The need for smarter and more powerful functionality on the web client generated a separated set of technologies, called client-side technologies. Today’s browsers know how to parse more than simple HTML. Let’s see how.
Other popular technologies to perform functionality at the client side are Java applets and Macromedia Flash. Java applets are written in the popular and powerful Java language, and are executed through a Java Virtual Machine that needs to be installed separately on the system. Java applets are certainly the way to go for more complex projects, but they have lost the popularity they once had over web applications because they consume many system resources. Sometimes they even need long startup times, and are generally too heavy and powerful for the small requirements of simple web applications.

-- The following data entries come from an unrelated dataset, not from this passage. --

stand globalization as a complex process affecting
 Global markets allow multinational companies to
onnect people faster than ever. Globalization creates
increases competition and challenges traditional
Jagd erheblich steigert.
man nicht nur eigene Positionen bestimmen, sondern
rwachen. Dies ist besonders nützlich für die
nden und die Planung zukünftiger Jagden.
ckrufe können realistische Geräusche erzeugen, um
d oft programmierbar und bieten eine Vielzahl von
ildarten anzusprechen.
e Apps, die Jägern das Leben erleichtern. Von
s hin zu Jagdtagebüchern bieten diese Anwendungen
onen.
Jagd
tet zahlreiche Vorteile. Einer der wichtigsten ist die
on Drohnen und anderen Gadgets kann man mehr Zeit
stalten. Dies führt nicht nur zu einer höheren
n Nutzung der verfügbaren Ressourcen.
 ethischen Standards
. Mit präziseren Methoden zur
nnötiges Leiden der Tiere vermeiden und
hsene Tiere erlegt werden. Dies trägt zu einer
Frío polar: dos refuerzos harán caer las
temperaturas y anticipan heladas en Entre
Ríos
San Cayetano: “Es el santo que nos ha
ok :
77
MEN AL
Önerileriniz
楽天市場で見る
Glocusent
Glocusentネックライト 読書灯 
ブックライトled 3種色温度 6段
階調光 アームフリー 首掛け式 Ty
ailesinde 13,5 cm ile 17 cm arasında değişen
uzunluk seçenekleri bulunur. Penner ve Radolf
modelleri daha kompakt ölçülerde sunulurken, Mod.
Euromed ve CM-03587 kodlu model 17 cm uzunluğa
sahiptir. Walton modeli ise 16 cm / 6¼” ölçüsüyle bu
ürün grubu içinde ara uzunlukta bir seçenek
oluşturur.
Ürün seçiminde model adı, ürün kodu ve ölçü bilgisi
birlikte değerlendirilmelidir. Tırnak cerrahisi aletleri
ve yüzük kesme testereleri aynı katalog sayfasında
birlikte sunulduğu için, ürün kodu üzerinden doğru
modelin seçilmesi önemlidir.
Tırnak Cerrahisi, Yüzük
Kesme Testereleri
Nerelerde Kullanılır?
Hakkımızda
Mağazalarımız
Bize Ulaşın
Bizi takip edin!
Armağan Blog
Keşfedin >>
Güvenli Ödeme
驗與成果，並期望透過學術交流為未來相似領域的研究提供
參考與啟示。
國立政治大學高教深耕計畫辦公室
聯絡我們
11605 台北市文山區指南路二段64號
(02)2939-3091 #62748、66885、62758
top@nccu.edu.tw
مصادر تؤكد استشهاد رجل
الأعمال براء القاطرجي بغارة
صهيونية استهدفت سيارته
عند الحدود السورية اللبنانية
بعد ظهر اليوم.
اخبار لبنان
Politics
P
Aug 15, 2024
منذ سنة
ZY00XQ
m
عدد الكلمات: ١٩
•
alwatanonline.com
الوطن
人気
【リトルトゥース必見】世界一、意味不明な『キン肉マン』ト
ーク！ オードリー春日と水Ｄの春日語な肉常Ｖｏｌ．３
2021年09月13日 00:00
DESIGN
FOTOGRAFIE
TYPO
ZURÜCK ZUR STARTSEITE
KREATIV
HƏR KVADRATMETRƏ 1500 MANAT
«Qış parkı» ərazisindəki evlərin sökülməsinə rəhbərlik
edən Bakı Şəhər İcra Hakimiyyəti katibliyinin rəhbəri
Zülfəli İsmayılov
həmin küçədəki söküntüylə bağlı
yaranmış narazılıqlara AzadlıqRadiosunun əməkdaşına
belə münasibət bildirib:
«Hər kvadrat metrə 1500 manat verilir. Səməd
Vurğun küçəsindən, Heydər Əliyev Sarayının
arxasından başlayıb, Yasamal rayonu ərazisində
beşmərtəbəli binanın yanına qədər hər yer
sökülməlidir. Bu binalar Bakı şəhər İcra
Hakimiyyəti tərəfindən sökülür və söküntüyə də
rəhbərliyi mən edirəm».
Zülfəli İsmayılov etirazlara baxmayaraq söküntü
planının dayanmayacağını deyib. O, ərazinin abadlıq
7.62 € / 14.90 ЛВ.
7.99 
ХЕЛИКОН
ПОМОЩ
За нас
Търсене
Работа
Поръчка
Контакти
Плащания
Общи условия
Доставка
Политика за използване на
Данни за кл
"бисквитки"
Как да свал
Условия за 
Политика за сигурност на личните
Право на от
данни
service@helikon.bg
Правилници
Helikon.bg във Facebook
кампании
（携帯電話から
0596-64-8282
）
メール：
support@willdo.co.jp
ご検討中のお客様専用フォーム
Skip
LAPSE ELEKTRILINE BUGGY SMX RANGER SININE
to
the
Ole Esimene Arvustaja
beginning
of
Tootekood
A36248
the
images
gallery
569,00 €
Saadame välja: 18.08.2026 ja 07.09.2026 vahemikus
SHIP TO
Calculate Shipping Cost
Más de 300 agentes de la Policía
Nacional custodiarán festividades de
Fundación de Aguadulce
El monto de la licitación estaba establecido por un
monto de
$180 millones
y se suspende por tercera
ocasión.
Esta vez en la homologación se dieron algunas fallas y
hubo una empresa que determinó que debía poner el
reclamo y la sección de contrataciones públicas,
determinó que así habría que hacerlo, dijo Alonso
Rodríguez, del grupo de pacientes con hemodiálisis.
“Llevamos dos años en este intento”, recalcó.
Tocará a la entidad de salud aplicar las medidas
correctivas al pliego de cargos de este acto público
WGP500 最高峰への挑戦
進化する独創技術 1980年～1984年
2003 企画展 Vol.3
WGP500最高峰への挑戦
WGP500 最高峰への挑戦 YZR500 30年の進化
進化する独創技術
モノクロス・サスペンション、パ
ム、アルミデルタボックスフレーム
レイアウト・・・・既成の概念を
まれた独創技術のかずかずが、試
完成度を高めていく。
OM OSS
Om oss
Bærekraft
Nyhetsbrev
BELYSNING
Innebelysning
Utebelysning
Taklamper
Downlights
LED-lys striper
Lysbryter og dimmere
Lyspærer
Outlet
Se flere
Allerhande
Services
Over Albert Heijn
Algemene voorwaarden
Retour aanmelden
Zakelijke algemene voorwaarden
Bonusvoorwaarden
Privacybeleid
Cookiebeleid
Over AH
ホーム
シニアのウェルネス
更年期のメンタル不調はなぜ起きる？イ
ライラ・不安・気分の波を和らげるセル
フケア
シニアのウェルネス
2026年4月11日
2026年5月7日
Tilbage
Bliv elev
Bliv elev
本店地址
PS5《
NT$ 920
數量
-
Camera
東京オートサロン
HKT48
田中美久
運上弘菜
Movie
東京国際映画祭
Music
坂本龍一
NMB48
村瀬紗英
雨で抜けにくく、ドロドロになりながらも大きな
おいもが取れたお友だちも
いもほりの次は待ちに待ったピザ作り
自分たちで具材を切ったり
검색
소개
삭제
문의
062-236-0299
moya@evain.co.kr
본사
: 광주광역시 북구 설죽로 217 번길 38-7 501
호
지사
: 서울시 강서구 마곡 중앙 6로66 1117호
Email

Macromedia Flash has very powerful tools for creating animations and graphical effects, and it’s the de-facto standard for delivering such kind of programs via the Web. Flash also requires the client to install a browser plug-in. Flash-based technologies become increasingly powerful, and new ones keep appearing.
Combining HTML with a server-side technology and a client-side technology, one can end up building very powerful web solutions.
So there are options, why would anyone want anything new? What’s missing?
The hidden problem with this scenario is that each time the client needs new data from the server, a new HTTP request must be made to reload the page, freezing the user’s activity. The page reload is the new evil in the present day scenario, and AJAX comes in to our rescue.